The lab is called Aperiomics and they have full instructions on their website for both patients and doctors:

“Aperiomics provides state of the art DNA testing for over 30,000 microbes of the viral, bacterial, parasitic and fungal variety. This is a powerful silver bullet in testing for any savvy physician to diagnose the underlying root causes of most medical illness from chronic fatigue to headaches to IBS and a variety of pain syndromes, just to name a few. The staff are friendly, approachable and responsive. It has made a significant difference in the care of my patients and has saved many lives.” – LH Zackrison MD

Another lab – recommended by a reader – that also looks good is Karius. They have a comprehensive list of all the pathogens they test for, with lots of data, research papers, etc.

Which lab is better?

I consulted with 2 friends of mine for their expert opinion on which lab they would use if they wanted to test for MAP. Friend #1 has a PhD in Immunology. Friend #2 is a Medical Geneticist. Here’s what they said:

Immunologist: “Assuming the purpose was to identify the cause of a systemic infection (as that appears to be primary utility for a clinician through whom the test is ordered), I’d choose Karius as, out of the two, it is the only one to have clinical and analytical validation – which they have published, provide limit of detection and are CLIA-certified. The other one, not so much.”

Medical Geneticist: “Karius is definitely the serious one of the two. One concern for your readers is the high false positive rate – it means they will need to get a follow up test to confirm any positive results. If they just want to rule out infection, it’s pretty good – that is, it has a low false negative rate.

Aperiomics is a microbiome company, meaning it will spit out everything in a sample, whether disease causing or not. That can be interesting but without validation studies you never know what their accuracy is.

My metagenomics test (in my own lab – not commercially available) is better than either since I get the RNA viruses – both companies only test for DNA.

The other thing to mention is that the results of any test are critically dependent on getting the right sample. I agree ileal biopsy is probably the best but what is the accuracy rate to diagnose MAP infection when testing stool?

You could ask Karlus if they are able to extract and test formalin fixed samples as many people may have had biopsies done and those tissue blocks will have been stored in pathology. That way people could get the best chance to find what they’re looking for.”

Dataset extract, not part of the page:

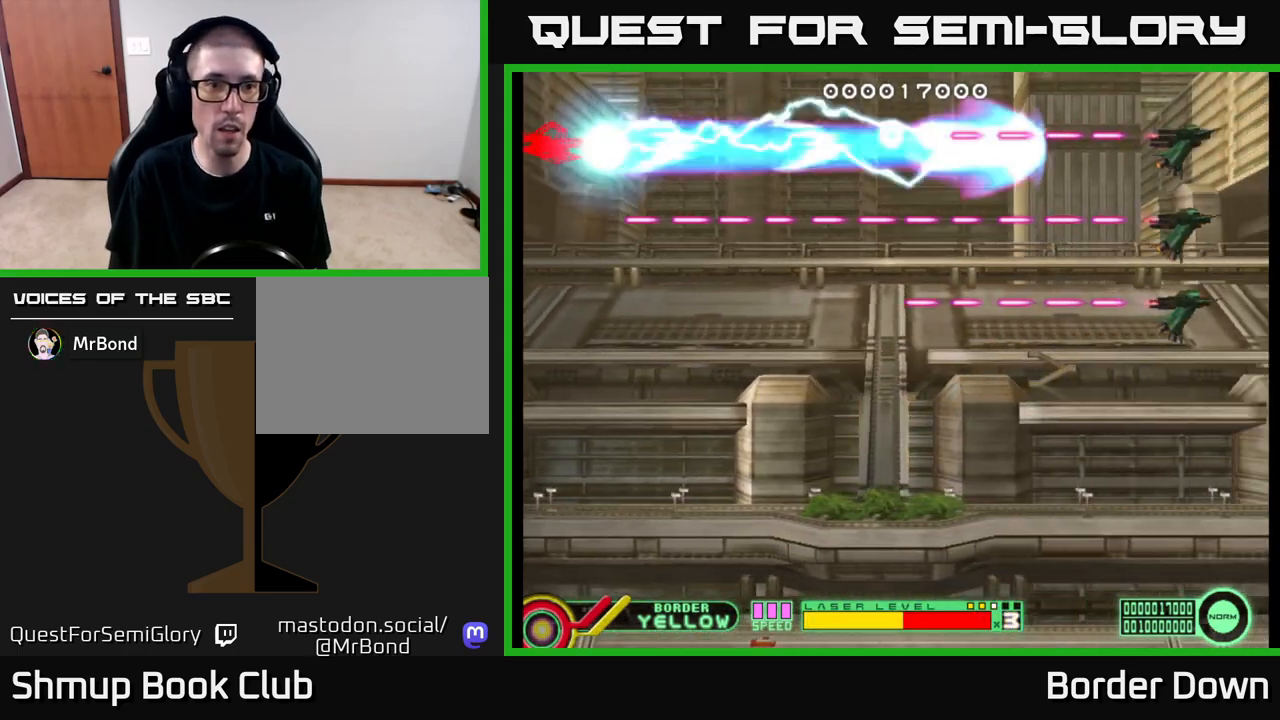
{"buttons": ["B", "DPAD_DOWN"], "left_stick": "center", "right_stick": "center", "events": []}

Are you as confused as I am now?

So then I emailed Aperiomics for their opinion as to whose test is better – theirs or Karius? And they replied:

“Karius DX only detects up to 1,000+ pathogens in a blood sample. Aperiomics Xplore- PATHO identifies the DNA of 37,000+ pathogens (Bacteria, Fungi, DNA Virus, Parasites) in 11 different possible samples. We test from the closest source of infection to get the most accurate report. The report drawn is down to the species. It takes approximately 7-14 days to populate a report. It goes through several check points for the utmost validity.

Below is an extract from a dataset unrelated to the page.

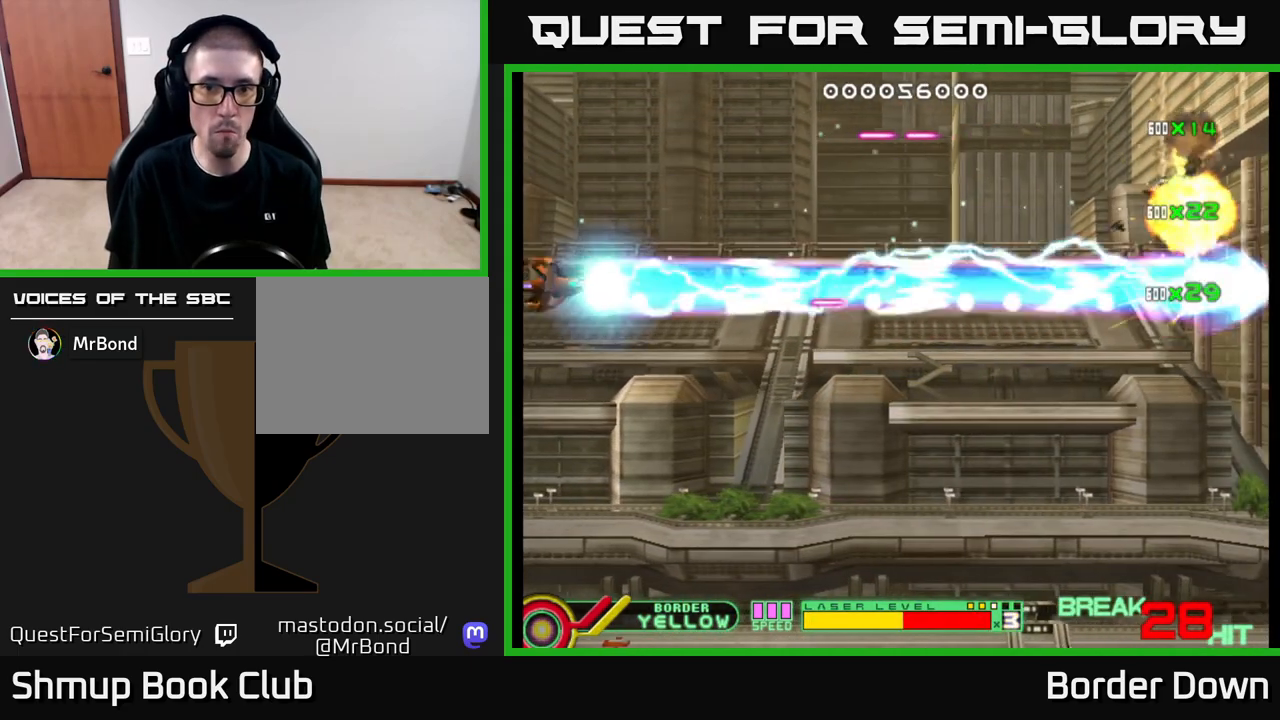
{"buttons": ["A", "DPAD_DOWN"], "left_stick": "center", "right_stick": "center", "events": [[200, "A", "down"], [200, "B", "up"], [267, "A", "up"], [333, "A", "down"], [383, "A", "up"], [450, "A", "down"]]}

For example, a pathogens has to be identified 30 times, an arbitrary number, in different locations within the sample so that it can be considered for the report. If the latent or dormant pathogen is within the sample at levels higher then 30 touch points it will be reported.

The NGS technology we use, Deep Shotgun Metagenomic Sequencing, identifies 100% of the DNA in a given sample. If it is in the sample we collect, we will find it. In the case of MAPS, we recommend a small biopsy of the ileum to test the tissue.

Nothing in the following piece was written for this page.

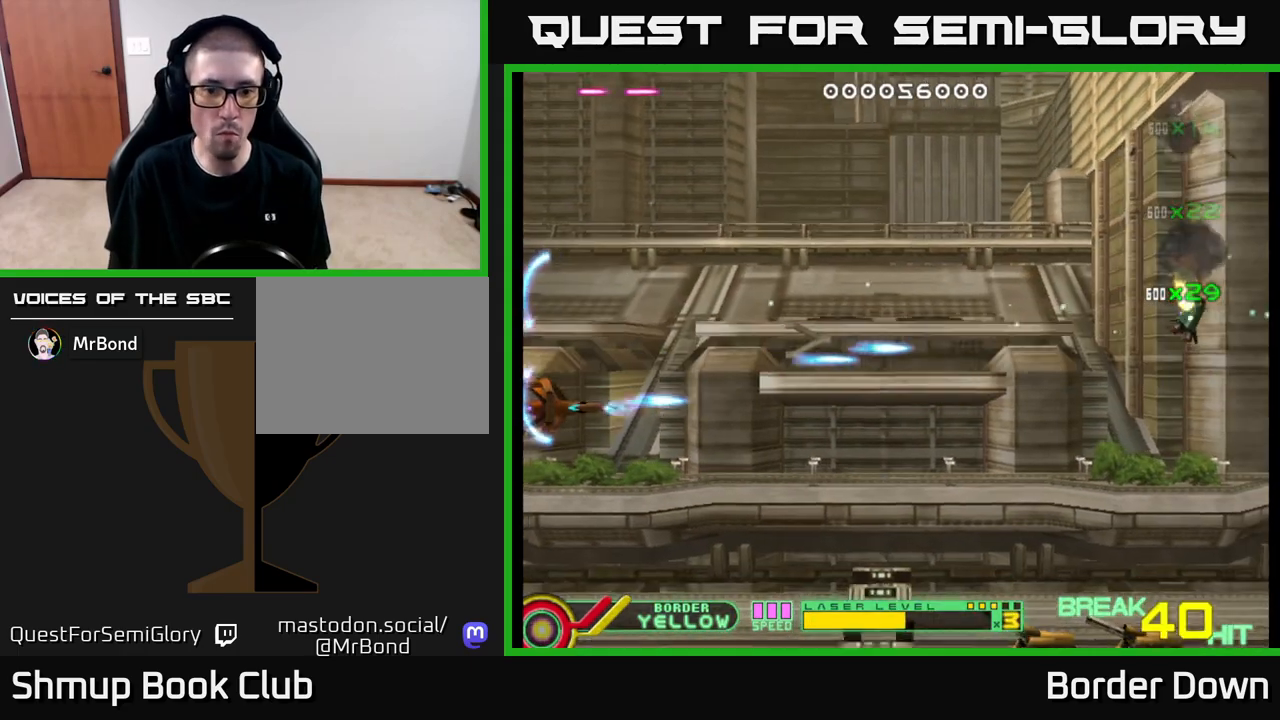
{"buttons": ["A"], "left_stick": "center", "right_stick": "center", "events": [[17, "A", "up"], [50, "DPAD_RIGHT", "down"], [67, "A", "down"], [133, "A", "up"], [200, "A", "down"], [200, "DPAD_RIGHT", "up"], [283, "A", "up"], [333, "A", "down"], [467, "DPAD_DOWN", "up"]]}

Peer reviewed articles are on there way.”

Again, being completely unqualified to assess this response, I forwarded it to my Immunologist friend who replied:

“This would go back to the main purpose of taking the test. If it is to reliably determine if you have a MAP infection – Karius is the only one with validated credentials to provide that information. If you’re just curious (without caring about reproducibility of the information or what to do with it) about what may be lurking in different biological samples – then you may opt to go with Aperiomics. You would be given a lot of information that you would have no idea what to do with.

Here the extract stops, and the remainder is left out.